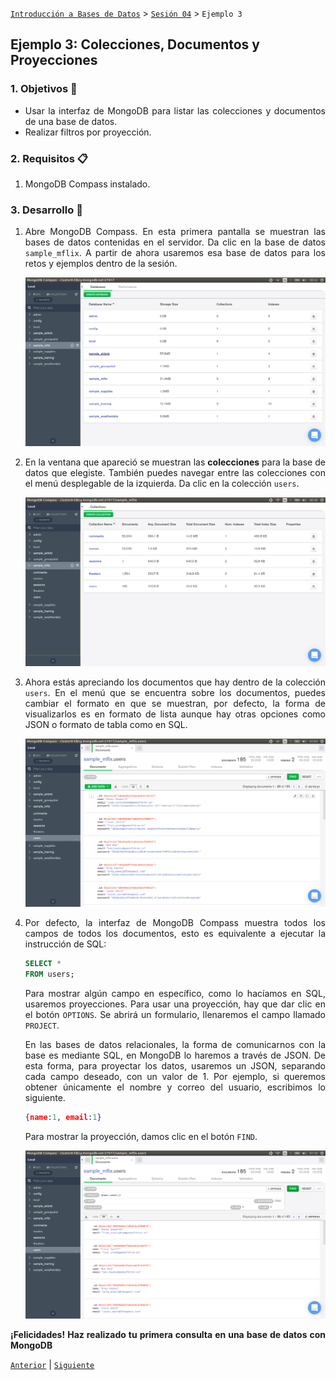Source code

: [`Introducción a Bases de Datos`](../../Readme.md) > [`Sesión 04`](../Readme.md) > `Ejemplo 3`

## Ejemplo 3: Colecciones, Documentos y Proyecciones

<div style="text-align: justify;">

### 1. Objetivos :dart:

- Usar la interfaz de MongoDB para listar las colecciones y documentos de una base de datos.
- Realizar filtros por proyección.

### 2. Requisitos :clipboard:

1. MongoDB Compass instalado.

### 3. Desarrollo :rocket:

1. Abre MongoDB Compass. En esta primera pantalla se muestran las bases de datos contenidas en el servidor. Da clic en la base de datos `sample_mflix`. A partir de ahora usaremos esa base de datos para los retos y ejemplos dentro de la sesión.

   ![imagen](imagenes/s4e21.png)

2. En la ventana que apareció se muestran las **colecciones** para la base de datos que elegiste. También puedes navegar entre las colecciones con el menú desplegable de la izquierda. Da clic en la colección `users`.
   
   ![imagen](imagenes/s4e22.png)

3. Ahora estás apreciando los documentos que hay dentro de la colección `users`. En el menú que se encuentra sobre los documentos, puedes cambiar el formato en que se muestran, por defecto, la forma de visualizarlos es en formato de lista aunque hay otras opciones como JSON o formato de tabla como en SQL.

   ![imagen](imagenes/s4e23.png)
   
4. Por defecto, la interfaz de MongoDB Compass muestra todos los campos de todos los documentos, esto es equivalente a ejecutar la instrucción de SQL:

   ```sql
   SELECT *
   FROM users;
   ```
   
   Para mostrar algún campo en específico, como lo hacíamos en SQL, usaremos proyecciones. Para usar una proyección, hay que dar clic en el botón `OPTIONS`. Se abrirá un formulario, llenaremos el campo llamado `PROJECT`. 
   
   En las bases de datos relacionales, la forma de comunicarnos con la base es mediante SQL, en MongoDB lo haremos a través de JSON. De esta forma, para proyectar los datos, usaremos un JSON, separando cada campo deseado, con un valor de 1. Por ejemplo, si queremos obtener únicamente el nombre y correo del usuario, escribimos lo siguiente.
   
   ```json
   {name:1, email:1}
   ```
   
   Para mostrar la proyección, damos clic en el botón `FIND`.
   
   ![imagen](imagenes/s4e24.png)

**¡Felicidades! Haz realizado tu primera consulta en una base de datos con MongoDB**

[`Anterior`](../Readme.md#colecciones-documentos-y-proyecciones) | [`Siguiente`](../Reto-01/Readme.md)

</div>
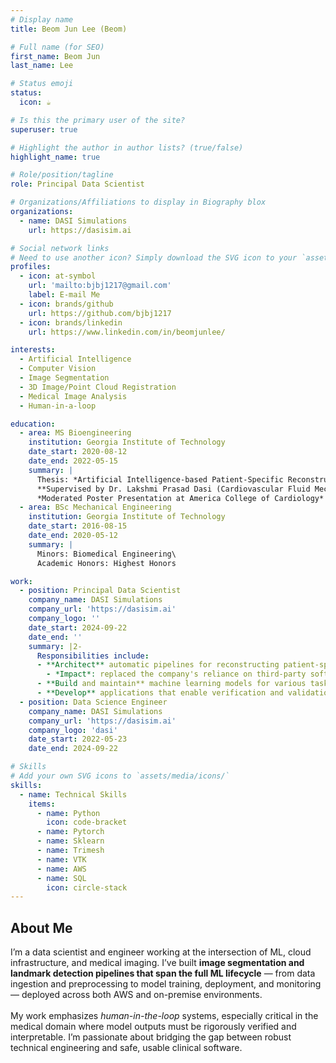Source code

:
 ```yaml
---
# Display name
title: Beom Jun Lee (Beom)

# Full name (for SEO)
first_name: Beom Jun
last_name: Lee

# Status emoji
status:
  icon: ☕

# Is this the primary user of the site?
superuser: true

# Highlight the author in author lists? (true/false)
highlight_name: true

# Role/position/tagline
role: Principal Data Scientist

# Organizations/Affiliations to display in Biography blox
organizations:
  - name: DASI Simulations
    url: https://dasisim.ai

# Social network links
# Need to use another icon? Simply download the SVG icon to your `assets/media/icons/` folder.
profiles:
  - icon: at-symbol
    url: 'mailto:bjbj1217@gmail.com'
    label: E-mail Me
  - icon: brands/github
    url: https://github.com/bjbj1217
  - icon: brands/linkedin
    url: https://www.linkedin.com/in/beomjunlee/

interests:
  - Artificial Intelligence
  - Computer Vision
  - Image Segmentation
  - 3D Image/Point Cloud Registration
  - Medical Image Analysis
  - Human-in-a-loop

education:
  - area: MS Bioengineering
    institution: Georgia Institute of Technology
    date_start: 2020-08-12
    date_end: 2022-05-15
    summary: |
      Thesis: *Artificial Intelligence-based Patient-Specific Reconstruction of Aortic Root in Transcatheter Aortic Valve Replacement Patients*<br>
      **Supervised by Dr. Lakshmi Prasad Dasi (Cardiovascular Fluid Mechanics Laboratory)**<br>
      *Moderated Poster Presentation at America College of Cardiology*
  - area: BSc Mechanical Engineering
    institution: Georgia Institute of Technology
    date_start: 2016-08-15
    date_end: 2020-05-12
    summary: |
      Minors: Biomedical Engineering\
      Academic Honors: Highest Honors

work:
  - position: Principal Data Scientist
    company_name: DASI Simulations
    company_url: 'https://dasisim.ai'
    company_logo: ''
    date_start: 2024-09-22
    date_end: ''
    summary: |2-
      Responsibilities include:
      - **Architect** automatic pipelines for reconstructing patient-specific anatomical structures from CT images 
        - *Impact*: replaced the company's reliance on third-party software, resulting in an estimated **$470,000/year** savings in licensing fees, reduced processing time per case by **30%**, and enabled control over data privacy and regulatory compliance in a medical imaging workflow.
      - **Build and maintain** machine learning models for various tasks including *landmark detection, 3D image segmentation, point-cloud clustering*, etc.
      - **Develop** applications that enable verification and validation of outputs of automatic pipelines 
  - position: Data Science Engineer
    company_name: DASI Simulations
    company_url: 'https://dasisim.ai'
    company_logo: 'dasi'
    date_start: 2022-05-23
    date_end: 2024-09-22

# Skills
# Add your own SVG icons to `assets/media/icons/`
skills:
  - name: Technical Skills
    items:
      - name: Python
        icon: code-bracket
      - name: Pytorch
      - name: Sklearn
      - name: Trimesh
      - name: VTK
      - name: AWS
      - name: SQL
        icon: circle-stack
---
```


## About Me
I’m a data scientist and engineer working at the intersection of ML, cloud infrastructure, and medical imaging. I’ve built **image segmentation and landmark detection pipelines that span the full ML lifecycle** — from data ingestion and preprocessing to model training, deployment, and monitoring — deployed across both AWS and on-premise environments. <br>\
My work emphasizes *human-in-the-loop* systems, especially critical in the medical domain where model outputs must be rigorously verified and interpretable. I’m passionate about bridging the gap between robust technical engineering and safe, usable clinical software.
● ● ● ● ●
Task goal:
Only exact lines belong in the answer: those from the beginning of the entries above through the line holding "- Usar la interfaz", with no pictures.

Answer below:
Source code

: [`Introducción a Bases de Datos`](../../Readme.md) > [`Sesión 04`](../Readme.md) > `Ejemplo 3`

## Ejemplo 3: Colecciones, Documentos y Proyecciones

<div style="text-align: justify;">

### 1. Objetivos :dart:

- Usar la interfaz de MongoDB para listar las colecciones y documentos de una base de datos.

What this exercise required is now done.